Shirley Movie Poster Elisabeth Moss Sits at a Typewriter

After years in the underground punk and rock scenes, Tamar-kali made a splash with her debut score: 2017’s Mudbound.  While Mudbound may have been a more conventional (albeit quite excellent) work, Tamar-kali has moved into far more experimental territory with Shirley.

Shirley tells the story of a young married couple, Fred and Rose, moving into the home of famed horror and mystery writer Shirley Jackson and her husband Stan.  During the first part of the film, when the main characters are still finding their way and the plot is only beginning to take shape, most of the music is licensed tracks from the 1950s.  These give an immediate sense of time and place while creating a deliberately false sense of tone.  Beneath the façade of joyful society lies something far darker.   This is where Tamar-kali’s score begins to emerge.

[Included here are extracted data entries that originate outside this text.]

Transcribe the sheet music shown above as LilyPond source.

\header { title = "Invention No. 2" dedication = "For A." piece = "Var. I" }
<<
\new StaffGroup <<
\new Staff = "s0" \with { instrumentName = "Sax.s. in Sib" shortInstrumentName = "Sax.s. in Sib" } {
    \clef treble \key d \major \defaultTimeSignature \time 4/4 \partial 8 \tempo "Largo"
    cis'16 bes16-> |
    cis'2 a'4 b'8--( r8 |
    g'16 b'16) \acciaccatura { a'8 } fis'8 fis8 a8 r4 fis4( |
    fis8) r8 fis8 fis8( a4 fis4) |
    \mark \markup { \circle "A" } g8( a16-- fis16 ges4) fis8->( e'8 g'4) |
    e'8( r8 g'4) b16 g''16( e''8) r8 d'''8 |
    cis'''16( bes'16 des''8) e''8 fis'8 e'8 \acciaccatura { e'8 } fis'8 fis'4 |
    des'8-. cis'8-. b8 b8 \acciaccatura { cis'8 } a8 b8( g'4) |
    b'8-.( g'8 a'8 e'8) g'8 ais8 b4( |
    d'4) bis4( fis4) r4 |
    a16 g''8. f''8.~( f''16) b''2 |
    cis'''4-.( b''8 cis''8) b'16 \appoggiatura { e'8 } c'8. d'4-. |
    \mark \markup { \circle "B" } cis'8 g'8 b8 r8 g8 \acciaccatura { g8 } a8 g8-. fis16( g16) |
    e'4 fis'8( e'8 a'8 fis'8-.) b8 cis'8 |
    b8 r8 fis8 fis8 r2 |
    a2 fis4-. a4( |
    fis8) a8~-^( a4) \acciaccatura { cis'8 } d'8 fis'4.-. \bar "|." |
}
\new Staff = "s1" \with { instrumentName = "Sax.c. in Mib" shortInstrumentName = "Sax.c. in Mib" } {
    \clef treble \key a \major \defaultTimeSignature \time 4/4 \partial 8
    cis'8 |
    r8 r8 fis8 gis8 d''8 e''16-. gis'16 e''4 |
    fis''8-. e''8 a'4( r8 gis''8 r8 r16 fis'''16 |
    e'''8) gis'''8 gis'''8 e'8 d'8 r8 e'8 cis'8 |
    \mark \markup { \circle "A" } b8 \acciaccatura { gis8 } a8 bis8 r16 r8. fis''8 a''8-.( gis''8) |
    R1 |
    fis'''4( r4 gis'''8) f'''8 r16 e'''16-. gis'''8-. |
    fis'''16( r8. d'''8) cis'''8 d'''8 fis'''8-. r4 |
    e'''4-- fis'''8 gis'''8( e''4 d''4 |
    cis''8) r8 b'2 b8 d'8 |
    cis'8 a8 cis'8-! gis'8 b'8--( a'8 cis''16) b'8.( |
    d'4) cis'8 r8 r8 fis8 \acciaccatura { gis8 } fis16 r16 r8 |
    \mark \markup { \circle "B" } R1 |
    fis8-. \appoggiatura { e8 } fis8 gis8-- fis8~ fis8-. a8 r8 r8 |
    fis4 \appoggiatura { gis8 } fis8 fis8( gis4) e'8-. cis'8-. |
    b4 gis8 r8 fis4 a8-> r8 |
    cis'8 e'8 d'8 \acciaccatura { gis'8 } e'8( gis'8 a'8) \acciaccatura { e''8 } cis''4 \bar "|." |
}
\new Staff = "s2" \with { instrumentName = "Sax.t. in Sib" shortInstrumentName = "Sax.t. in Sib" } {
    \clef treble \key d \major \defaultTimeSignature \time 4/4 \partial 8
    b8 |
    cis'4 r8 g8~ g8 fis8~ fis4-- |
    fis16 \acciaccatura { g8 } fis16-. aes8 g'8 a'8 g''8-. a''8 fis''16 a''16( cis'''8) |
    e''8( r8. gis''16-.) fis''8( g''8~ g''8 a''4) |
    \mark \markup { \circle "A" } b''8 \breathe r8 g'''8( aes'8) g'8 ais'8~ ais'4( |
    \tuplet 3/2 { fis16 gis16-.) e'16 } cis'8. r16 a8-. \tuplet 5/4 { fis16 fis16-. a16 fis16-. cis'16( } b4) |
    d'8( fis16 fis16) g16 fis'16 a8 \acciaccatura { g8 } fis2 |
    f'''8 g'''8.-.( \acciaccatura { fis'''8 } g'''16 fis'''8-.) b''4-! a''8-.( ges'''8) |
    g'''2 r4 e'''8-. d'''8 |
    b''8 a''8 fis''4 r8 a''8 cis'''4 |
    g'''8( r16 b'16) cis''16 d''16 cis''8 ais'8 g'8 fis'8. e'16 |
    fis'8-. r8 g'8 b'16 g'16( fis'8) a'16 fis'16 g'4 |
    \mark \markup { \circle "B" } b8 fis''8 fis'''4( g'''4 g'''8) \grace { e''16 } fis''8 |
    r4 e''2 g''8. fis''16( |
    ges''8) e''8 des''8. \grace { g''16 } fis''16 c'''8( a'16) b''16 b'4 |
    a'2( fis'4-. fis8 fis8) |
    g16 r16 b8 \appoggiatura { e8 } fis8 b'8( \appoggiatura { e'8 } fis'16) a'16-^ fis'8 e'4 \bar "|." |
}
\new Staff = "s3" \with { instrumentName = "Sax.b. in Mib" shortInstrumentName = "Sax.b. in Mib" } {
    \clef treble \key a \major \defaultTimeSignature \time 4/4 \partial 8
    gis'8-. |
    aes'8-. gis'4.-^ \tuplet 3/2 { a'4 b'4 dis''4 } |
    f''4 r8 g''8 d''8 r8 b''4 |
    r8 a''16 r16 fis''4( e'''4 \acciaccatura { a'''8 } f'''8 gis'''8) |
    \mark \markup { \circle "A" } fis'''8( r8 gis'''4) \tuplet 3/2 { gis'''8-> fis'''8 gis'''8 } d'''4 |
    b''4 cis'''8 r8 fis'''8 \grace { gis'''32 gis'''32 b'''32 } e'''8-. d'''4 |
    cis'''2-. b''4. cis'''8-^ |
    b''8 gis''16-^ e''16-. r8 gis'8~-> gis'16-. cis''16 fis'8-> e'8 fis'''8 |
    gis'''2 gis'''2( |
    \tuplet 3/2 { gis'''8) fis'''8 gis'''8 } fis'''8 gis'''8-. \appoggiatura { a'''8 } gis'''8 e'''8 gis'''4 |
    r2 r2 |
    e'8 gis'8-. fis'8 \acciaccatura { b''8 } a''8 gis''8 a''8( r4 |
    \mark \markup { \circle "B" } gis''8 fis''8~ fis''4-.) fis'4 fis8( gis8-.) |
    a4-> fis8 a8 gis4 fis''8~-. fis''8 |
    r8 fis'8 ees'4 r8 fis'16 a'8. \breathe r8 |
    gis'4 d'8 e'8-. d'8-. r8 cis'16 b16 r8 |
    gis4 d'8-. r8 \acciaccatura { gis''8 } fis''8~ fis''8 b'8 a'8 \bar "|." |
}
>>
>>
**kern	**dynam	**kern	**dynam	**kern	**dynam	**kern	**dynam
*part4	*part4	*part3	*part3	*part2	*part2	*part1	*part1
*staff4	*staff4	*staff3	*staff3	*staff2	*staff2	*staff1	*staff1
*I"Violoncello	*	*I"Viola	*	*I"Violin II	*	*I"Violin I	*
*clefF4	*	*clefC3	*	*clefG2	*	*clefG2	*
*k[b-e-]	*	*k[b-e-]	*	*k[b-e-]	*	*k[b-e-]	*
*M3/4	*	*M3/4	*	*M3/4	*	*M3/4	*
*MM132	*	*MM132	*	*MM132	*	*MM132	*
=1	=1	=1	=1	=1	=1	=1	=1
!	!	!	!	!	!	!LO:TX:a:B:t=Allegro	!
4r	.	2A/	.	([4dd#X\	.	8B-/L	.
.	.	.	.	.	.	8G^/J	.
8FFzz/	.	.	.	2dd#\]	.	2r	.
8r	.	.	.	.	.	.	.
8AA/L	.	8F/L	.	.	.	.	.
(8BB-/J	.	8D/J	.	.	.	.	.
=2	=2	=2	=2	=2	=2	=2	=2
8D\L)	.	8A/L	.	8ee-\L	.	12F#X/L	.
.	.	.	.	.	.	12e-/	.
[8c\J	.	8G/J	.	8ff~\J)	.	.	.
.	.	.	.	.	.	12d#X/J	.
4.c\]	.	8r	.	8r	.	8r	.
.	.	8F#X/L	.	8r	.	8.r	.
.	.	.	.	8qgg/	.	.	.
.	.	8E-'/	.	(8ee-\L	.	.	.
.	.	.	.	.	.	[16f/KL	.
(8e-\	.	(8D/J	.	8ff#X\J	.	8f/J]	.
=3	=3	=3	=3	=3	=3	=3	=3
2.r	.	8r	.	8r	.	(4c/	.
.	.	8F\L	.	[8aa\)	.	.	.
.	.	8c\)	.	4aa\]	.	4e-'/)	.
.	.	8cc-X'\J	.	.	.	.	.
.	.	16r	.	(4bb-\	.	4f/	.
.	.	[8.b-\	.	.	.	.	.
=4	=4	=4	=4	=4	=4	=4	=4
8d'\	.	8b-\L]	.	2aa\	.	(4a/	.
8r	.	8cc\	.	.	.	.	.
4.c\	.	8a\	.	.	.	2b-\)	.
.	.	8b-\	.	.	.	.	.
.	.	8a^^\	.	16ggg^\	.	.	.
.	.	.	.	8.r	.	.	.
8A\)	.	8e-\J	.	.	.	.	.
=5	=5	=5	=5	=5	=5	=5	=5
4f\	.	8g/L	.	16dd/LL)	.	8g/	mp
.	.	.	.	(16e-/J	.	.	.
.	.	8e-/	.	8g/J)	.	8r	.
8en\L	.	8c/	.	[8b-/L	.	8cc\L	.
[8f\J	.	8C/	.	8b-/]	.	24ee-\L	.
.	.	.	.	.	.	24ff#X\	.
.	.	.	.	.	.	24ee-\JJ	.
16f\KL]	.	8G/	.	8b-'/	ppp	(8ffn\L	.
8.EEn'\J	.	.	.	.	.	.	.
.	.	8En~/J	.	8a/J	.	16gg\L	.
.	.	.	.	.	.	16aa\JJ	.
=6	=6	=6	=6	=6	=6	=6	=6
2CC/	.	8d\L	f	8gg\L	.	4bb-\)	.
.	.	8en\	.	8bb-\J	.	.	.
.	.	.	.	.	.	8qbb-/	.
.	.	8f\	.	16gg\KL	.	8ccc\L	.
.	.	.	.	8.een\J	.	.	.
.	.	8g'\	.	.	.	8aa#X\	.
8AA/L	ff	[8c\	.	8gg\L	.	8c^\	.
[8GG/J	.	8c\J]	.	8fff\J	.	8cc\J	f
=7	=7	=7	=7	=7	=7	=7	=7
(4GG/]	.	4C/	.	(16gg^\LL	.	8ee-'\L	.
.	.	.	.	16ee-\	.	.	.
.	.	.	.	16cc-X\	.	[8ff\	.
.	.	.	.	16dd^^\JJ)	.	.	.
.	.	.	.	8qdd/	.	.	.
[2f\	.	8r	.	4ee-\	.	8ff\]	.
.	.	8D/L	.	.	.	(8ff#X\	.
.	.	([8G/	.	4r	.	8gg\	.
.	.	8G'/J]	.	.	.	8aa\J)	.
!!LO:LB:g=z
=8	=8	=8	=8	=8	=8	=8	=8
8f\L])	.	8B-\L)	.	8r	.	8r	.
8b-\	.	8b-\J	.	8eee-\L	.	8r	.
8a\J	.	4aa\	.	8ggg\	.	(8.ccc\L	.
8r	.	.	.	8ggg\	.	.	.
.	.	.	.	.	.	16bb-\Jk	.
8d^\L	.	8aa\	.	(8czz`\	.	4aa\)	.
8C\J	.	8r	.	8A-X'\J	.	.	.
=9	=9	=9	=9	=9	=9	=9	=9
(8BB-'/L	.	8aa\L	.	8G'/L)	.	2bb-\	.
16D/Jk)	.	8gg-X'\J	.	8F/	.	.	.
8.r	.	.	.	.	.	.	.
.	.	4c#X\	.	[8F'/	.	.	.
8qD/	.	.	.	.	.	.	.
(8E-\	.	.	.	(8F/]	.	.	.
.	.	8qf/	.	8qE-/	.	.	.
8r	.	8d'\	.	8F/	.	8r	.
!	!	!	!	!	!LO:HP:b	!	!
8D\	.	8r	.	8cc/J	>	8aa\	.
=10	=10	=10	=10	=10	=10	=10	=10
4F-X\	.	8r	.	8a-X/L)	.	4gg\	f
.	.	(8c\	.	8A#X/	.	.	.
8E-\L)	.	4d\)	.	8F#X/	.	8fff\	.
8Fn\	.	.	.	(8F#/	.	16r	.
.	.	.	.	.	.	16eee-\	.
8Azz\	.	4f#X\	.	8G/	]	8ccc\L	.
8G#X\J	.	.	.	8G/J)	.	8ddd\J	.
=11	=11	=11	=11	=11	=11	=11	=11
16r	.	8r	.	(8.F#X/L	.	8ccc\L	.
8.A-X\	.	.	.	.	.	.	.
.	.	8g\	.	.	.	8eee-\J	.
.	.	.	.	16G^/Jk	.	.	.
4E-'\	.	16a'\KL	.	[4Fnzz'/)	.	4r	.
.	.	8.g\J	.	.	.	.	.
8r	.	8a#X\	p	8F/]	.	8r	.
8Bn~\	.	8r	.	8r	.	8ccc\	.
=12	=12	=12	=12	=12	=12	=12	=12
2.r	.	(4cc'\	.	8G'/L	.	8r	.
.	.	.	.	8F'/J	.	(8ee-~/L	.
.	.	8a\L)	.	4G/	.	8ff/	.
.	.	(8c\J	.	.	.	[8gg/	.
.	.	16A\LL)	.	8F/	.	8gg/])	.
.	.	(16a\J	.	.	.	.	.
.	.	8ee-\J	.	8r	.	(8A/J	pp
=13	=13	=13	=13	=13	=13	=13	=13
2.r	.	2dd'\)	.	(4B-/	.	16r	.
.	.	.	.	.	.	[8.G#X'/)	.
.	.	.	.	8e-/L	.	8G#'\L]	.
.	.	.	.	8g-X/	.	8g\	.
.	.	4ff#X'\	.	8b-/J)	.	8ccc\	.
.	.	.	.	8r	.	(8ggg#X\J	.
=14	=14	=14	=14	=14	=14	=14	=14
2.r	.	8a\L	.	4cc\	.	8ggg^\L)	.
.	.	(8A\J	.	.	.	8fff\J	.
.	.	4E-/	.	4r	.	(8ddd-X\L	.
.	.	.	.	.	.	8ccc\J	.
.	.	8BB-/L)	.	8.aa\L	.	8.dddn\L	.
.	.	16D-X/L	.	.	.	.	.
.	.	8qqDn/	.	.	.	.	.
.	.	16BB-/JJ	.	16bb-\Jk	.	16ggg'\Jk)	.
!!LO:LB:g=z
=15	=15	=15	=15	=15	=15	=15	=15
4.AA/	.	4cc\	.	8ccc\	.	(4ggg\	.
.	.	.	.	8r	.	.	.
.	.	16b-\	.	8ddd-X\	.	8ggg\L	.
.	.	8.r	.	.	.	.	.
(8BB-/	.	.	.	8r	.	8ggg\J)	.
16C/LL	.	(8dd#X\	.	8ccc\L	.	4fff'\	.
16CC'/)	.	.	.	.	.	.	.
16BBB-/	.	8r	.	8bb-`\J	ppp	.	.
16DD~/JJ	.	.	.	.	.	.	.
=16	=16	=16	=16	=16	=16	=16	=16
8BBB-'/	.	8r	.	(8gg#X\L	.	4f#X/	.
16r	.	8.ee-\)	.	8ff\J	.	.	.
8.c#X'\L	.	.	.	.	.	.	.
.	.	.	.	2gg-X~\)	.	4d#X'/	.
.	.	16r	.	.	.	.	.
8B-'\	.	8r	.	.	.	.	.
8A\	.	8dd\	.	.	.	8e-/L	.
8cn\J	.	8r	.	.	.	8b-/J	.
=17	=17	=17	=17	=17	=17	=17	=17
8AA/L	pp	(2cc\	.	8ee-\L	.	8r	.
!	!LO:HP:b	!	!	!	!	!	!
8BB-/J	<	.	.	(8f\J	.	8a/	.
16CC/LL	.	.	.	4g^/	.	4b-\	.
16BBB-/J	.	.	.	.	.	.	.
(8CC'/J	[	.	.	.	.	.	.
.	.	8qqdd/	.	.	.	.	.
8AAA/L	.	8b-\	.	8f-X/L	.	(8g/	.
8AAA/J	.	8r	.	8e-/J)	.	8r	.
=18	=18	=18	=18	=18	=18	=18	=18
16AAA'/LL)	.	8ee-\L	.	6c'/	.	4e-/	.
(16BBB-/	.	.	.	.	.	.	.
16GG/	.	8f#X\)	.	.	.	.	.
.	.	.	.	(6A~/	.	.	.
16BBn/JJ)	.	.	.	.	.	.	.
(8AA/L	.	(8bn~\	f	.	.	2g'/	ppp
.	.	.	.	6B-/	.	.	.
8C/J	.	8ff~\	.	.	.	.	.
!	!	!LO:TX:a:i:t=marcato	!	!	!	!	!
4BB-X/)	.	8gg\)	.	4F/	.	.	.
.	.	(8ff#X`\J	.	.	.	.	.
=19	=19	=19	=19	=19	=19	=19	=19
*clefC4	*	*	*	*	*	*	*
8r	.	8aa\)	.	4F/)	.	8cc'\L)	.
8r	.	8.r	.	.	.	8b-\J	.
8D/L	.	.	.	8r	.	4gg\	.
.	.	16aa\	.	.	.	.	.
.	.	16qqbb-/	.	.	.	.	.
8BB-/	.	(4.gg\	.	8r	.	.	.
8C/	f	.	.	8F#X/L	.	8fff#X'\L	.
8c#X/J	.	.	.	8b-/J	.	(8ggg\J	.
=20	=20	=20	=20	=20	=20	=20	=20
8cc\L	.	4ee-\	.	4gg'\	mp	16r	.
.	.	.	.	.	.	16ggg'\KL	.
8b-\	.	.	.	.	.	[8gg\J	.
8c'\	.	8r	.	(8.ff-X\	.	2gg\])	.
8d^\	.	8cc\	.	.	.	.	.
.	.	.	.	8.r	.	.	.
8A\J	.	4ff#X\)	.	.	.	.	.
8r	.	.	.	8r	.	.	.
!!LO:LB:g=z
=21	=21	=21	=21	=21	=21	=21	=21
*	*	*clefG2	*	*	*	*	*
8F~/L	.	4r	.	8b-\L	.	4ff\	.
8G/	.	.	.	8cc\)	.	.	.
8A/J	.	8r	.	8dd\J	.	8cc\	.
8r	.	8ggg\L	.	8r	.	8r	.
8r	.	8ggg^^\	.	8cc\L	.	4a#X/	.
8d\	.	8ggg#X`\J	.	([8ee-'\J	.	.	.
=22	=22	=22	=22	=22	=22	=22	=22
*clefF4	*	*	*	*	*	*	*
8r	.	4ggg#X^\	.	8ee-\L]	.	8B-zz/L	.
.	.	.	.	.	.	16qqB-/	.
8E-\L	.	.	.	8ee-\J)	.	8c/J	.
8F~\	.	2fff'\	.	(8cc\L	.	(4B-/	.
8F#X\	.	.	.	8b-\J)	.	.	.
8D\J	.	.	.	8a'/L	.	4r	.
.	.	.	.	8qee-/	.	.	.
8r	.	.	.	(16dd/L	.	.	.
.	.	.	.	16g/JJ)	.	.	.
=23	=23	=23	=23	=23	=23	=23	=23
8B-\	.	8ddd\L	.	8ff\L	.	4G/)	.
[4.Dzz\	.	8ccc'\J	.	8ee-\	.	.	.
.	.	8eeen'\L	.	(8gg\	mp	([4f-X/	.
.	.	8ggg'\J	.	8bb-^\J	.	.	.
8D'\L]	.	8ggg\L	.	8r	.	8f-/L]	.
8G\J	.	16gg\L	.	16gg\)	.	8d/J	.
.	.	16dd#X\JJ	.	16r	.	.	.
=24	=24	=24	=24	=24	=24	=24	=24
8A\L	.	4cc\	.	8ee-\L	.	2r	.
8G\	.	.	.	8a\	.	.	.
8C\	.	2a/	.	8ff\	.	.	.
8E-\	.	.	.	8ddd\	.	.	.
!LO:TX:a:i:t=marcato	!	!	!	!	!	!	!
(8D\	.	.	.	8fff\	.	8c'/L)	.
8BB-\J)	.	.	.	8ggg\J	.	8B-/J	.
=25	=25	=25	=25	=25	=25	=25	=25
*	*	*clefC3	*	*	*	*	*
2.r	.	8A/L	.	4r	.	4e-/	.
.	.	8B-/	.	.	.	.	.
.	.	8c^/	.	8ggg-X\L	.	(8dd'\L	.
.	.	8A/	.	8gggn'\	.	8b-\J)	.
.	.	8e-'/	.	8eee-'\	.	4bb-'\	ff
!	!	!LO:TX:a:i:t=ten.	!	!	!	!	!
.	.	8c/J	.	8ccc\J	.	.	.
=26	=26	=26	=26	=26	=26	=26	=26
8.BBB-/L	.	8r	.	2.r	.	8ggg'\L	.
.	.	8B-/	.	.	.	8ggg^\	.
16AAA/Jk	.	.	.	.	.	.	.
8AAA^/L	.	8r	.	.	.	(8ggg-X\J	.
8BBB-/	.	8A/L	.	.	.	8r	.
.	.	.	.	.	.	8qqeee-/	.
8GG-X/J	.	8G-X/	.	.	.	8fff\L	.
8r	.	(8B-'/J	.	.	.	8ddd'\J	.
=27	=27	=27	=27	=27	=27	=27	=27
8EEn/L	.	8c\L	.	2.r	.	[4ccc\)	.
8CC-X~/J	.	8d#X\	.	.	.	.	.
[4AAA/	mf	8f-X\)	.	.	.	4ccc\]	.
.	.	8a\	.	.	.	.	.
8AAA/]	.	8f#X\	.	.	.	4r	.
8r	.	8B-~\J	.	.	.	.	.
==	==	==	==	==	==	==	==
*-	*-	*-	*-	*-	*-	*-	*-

The score takes quite a while to first appear.  When it finally does, it is in short snippets of discord and droning violins that slowly build, egged on by occasional, pulsing bass.  These interludes act almost as a tunnel into the minds of Rose and Shirley, cueing the viewer into these characters’ thoughts and feelings without the need for voiceover or overt explanation.  One of the clearest examples of the score showing interiority is when Rose walks through the university campus where Fred and Stan teach.  She sees a group of young women socializing and enjoying each other’s company, seemingly free from the chains of contemporary society that binds Rose.  The images slow and Tamar-kali’s score kicks in.  Its gradual buildup is mesmerizing, channeling Rose’s own fixation on the women, both in terms of their relative freedom and with a subtler, sensual undertone.

These feelings pervade the score and Rose’s point of view, becoming something seemingly unobtainable and forbidden.  But it is also alluring, triggering a sort of spiritual awakening furthered by Rose’s close, constant relationship with Shirley.  Tamar-kali establishes this relationship by frequently using multiple female voices (representing the characters) performing a complicated vocalise, at times harmonizing and at others creating a more robust multi-part composition.  It’s a bold choice.  While most scores would, at most, use a leitmotif or instrument to represent each character, Tamar-kali instead gives them their own literal voices in the score.  It becomes a world in which only these women can inhabit, creating a space in which they are unchained and driving their self-determination.